En mars 2019, la Commission juridique du Conseil national a lancé la procédure de consultation concernant le projet « Mariage pour tous » prévoyant l’accès au mariage pour tous les couples indépendamment de leur genre ou de leur orientation sexuelle. Le projet envisageait aussi de permettre aux couples de femmes mariées de recourir au don de sperme. Le 30 août 2019, la Commission s’est prononcée à une grande majorité pour le mariage pour tous, mais par 13 voix contre 12 contre l’accès au don de sperme pour les couples de femmes et contre la parentalité commune dès la naissance.

Les différences entre le mariage et le partenariat enregistré, par exemple dans l’acquisition de la nationalité, dans le droit des assurances sociales ou dans l’accès aux procédures autorisées en Suisse pour la procréation médicalement assistée, ne se basent pas sur des motifs objectifs. L’accès au don de sperme et à la parentalité commune dès la naissance est cependant un premier pas vers la suppression de la discrimination des formes de vie non calquées sur le modèle hétéro-normatif.
Actuellement, il n’est pas possible aux couples non hétérosexuels de créer un lien de filiation commun dès la naissance. Les enfants n’ont qu’un parent quand ils naissent et sont dès lors insuffisamment protégés. A notre avis, l’accès au don de sperme doit être rendu possible aux couples de femmes de la même manière qu’il est garanti depuis bien des années aux couples hétérosexuels mariés. Par ailleurs, il faut se demander si le lien de principe entre mariage et accès à la procréation médicalement assistée a encore sa raison d’être. Au vu de la diversité actuelle des formes de vie et de familles, le fait de privilégier les personnes mariées sur ce point n’est plus adapté à notre époque.

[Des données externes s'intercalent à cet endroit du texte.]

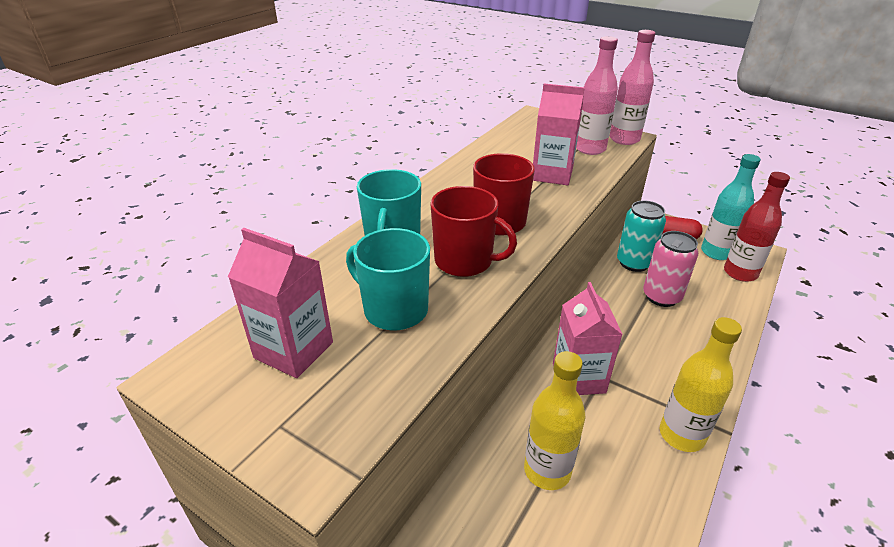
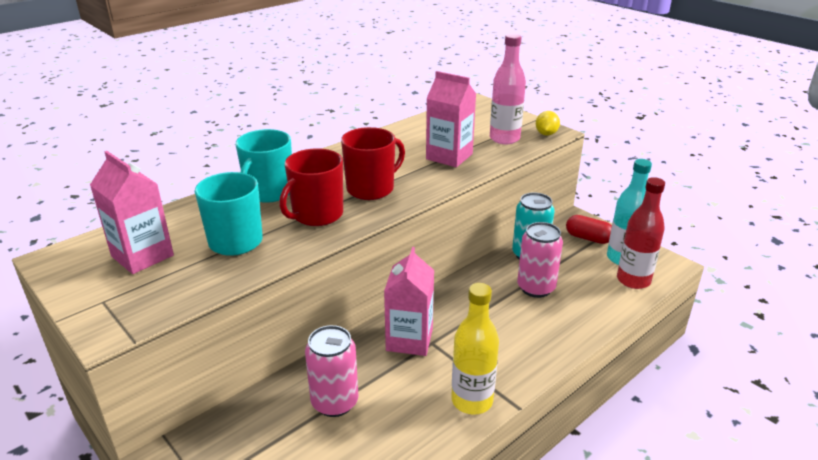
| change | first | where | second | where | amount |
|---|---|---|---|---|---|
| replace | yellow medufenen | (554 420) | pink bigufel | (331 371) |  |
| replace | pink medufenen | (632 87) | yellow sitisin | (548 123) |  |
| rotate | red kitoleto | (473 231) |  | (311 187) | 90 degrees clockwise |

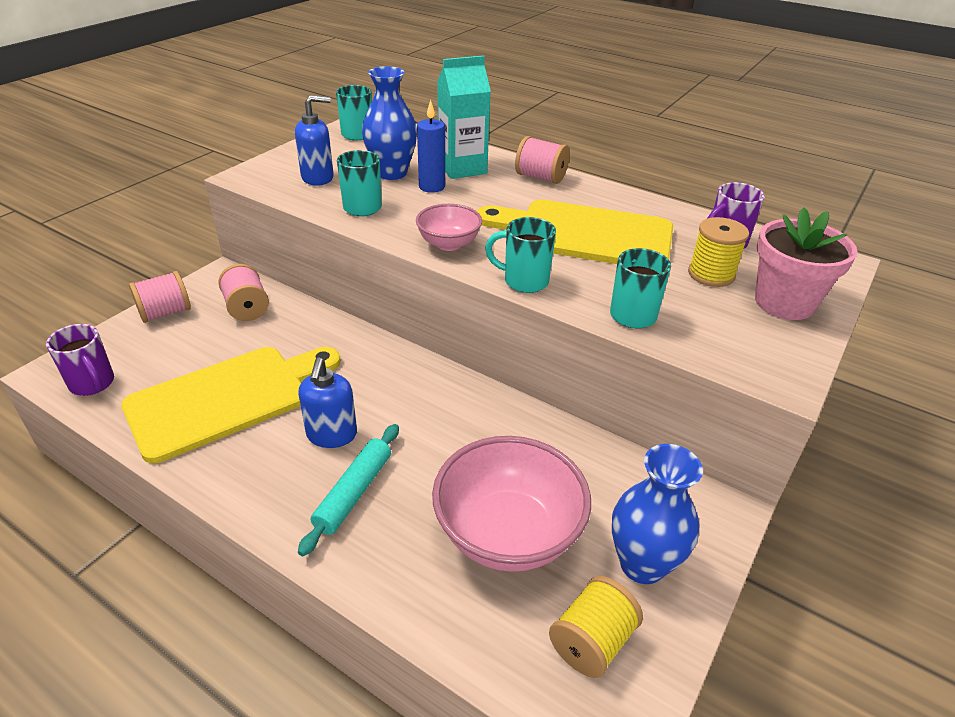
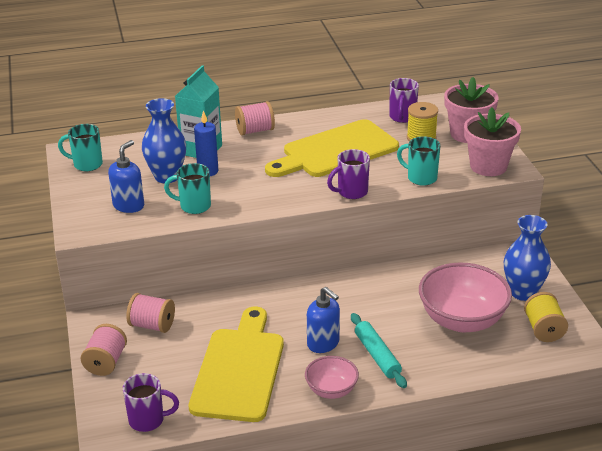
| change | first | where | second | where | amount |
|---|---|---|---|---|---|
| insert |  |  | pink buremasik | (492 141) |  |
| move | pink situbak | (449 227) |  | (332 377) |  |
| recolor | turquoise kitoleto | (520 255) | purple kitoleto | (348 174) |  |

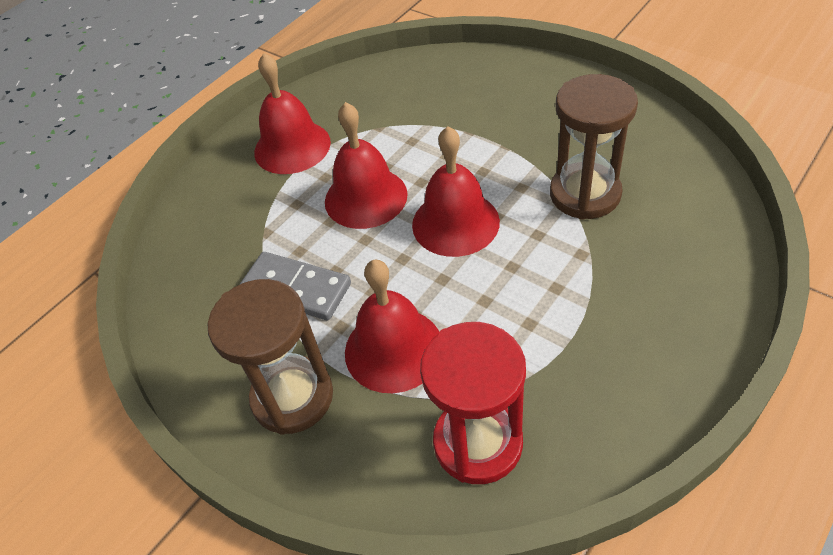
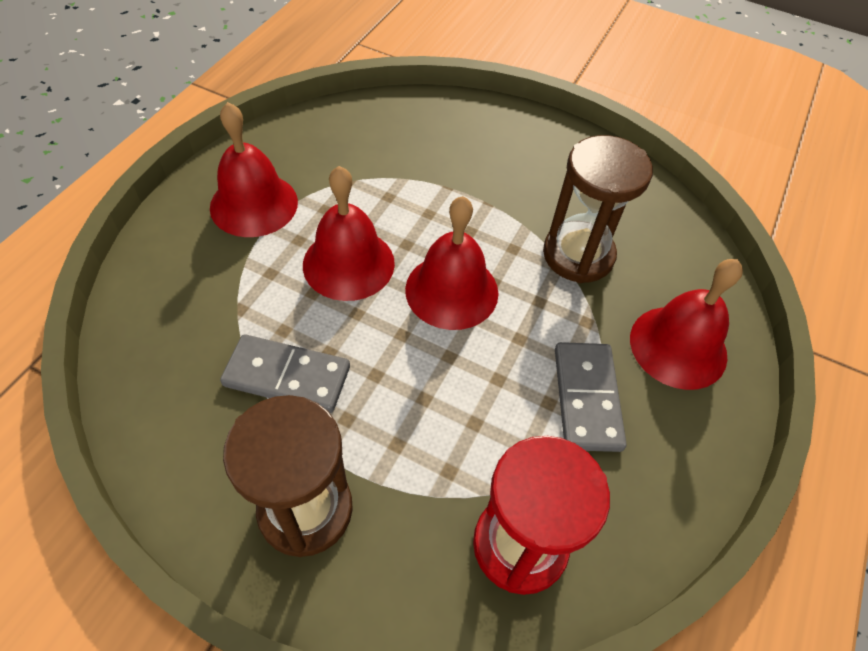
| change | first | where | second | where | amount |
|---|---|---|---|---|---|
| insert |  |  | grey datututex | (591 397) |  |
| move | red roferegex | (392 326) |  | (686 324) |  |

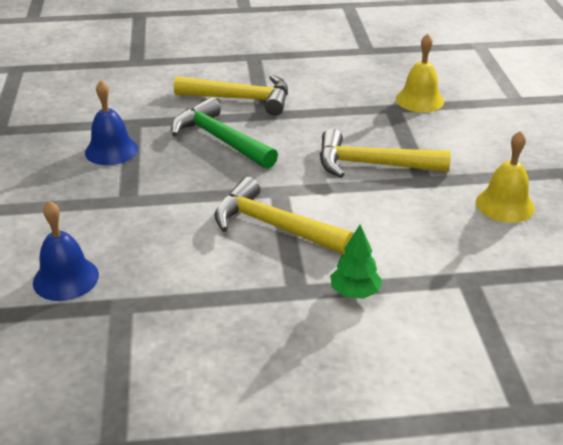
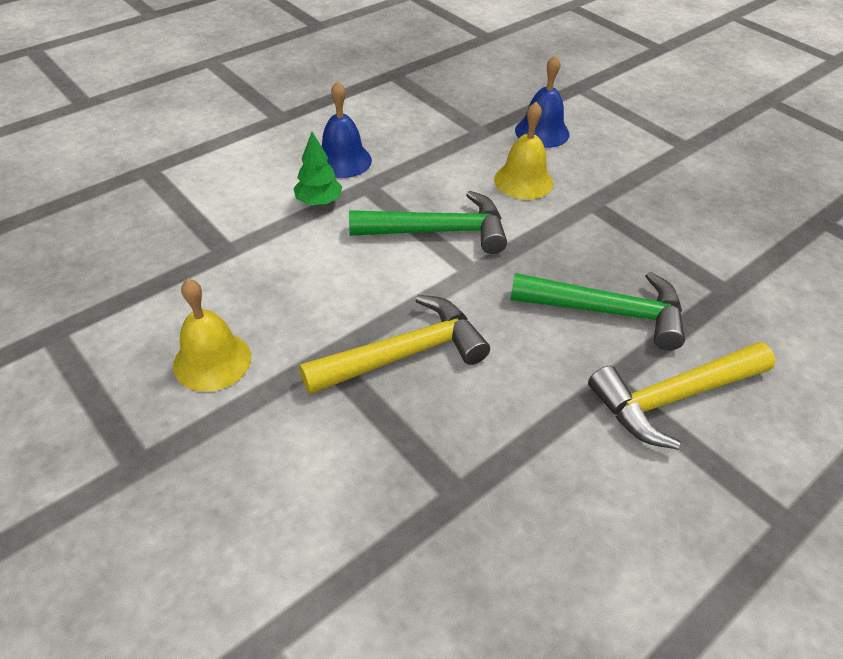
| change | first | where | second | where | amount |
|---|---|---|---|---|---|
| move | blue roferegex | (111 122) |  | (346 129) |  |
| move | yellow roferegex | (420 73) |  | (523 151) |  |
| recolor | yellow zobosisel | (284 216) | green zobosisel | (428 222) |  |

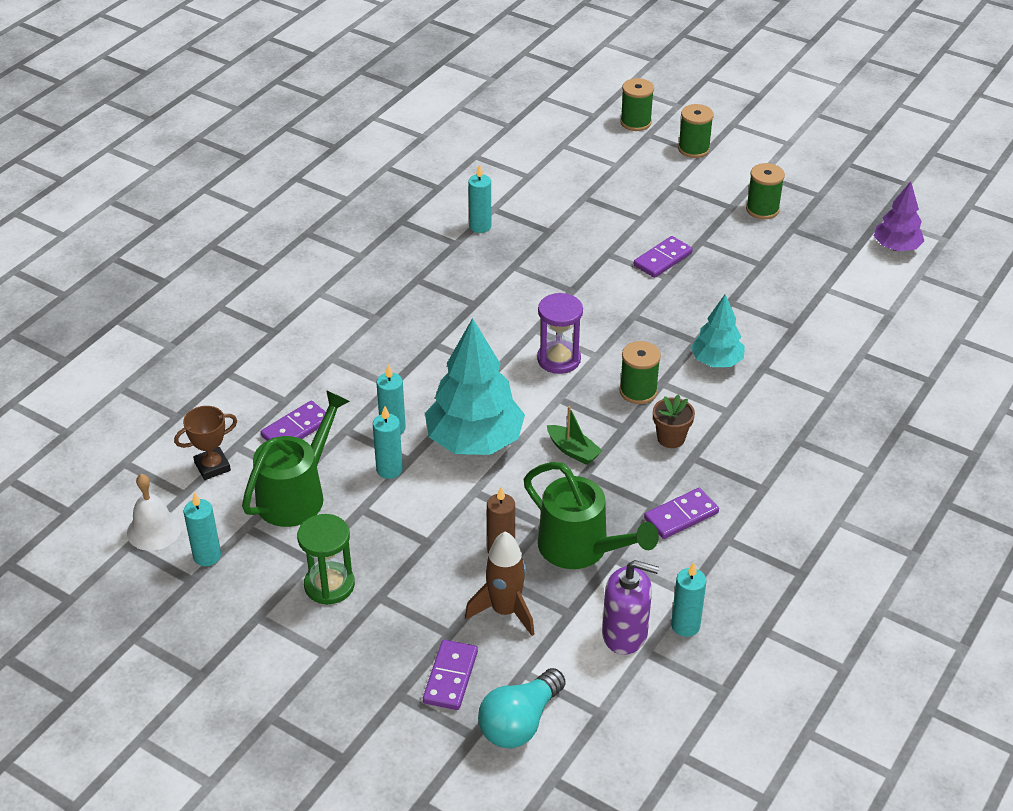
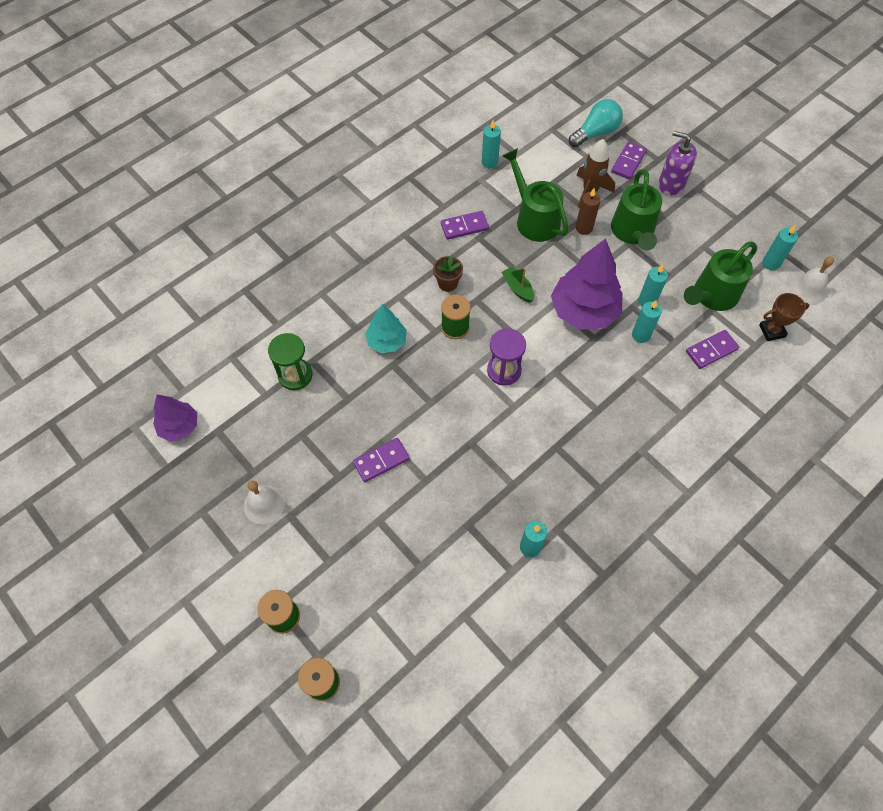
| change | first | where | second | where | amount |
|---|---|---|---|---|---|
| insert |  |  | green pokegox | (636 210) |  |
| move | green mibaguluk | (326 559) |  | (290 361) |  |
| move | purple bipotak | (630 607) |  | (678 163) |  |
| replace | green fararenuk | (765 191) | white roferegex | (264 502) |  |
| recolor |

Contrairement aux auteurs du projet de loi, nous ne partageons pas sans autre l’idée que le partenariat enregistré ne saurait plus se justifier après l’adoption du « mariage pour tous ». Nous serions même favorables au développement de ce partenariat pour qu’il s’ouvre aussi aux couples hétérosexuels selon le modèle du « pacte civil de solidarité » (PACS) en France.
Un tel pacte permettrait aux personnes ne souhaitant pas entrer dans un mariage de trouver néanmoins une certaine protection. En outre, il pourrait constituer un premier pas permettant de protéger des formes alternatives de vie et de familles et bientôt de remplacer partiellement le mariage comme le Conseil fédéral l’évoquait dans son rapport de mars 2015 sur la modernisation du droit de la famille. Cependant, tant que le droit suisse s’en tiendra à l’institution du « mariage », il faut que cette voie soit accessible à tous.

Nous considérons comme nécessaire d’adapter le droit du mariage et le droit civil en y introduisant des formulations applicables aux personnes des deux genres. Cela permettra de tenir compte des réalités existantes. Nous saluons les modifications proposées et l’idée d’une future adaptation globale. Nous souhaiterions en particulier susciter une reconsidération des notions de maternité et de paternité car même des personnes enregistrées en tant qu’hommes pourront être enceintes et des personnes enregistrées en tant que femmes pourront procréer, toutes personnes qui devraient aussi être englobées de manière correspondante.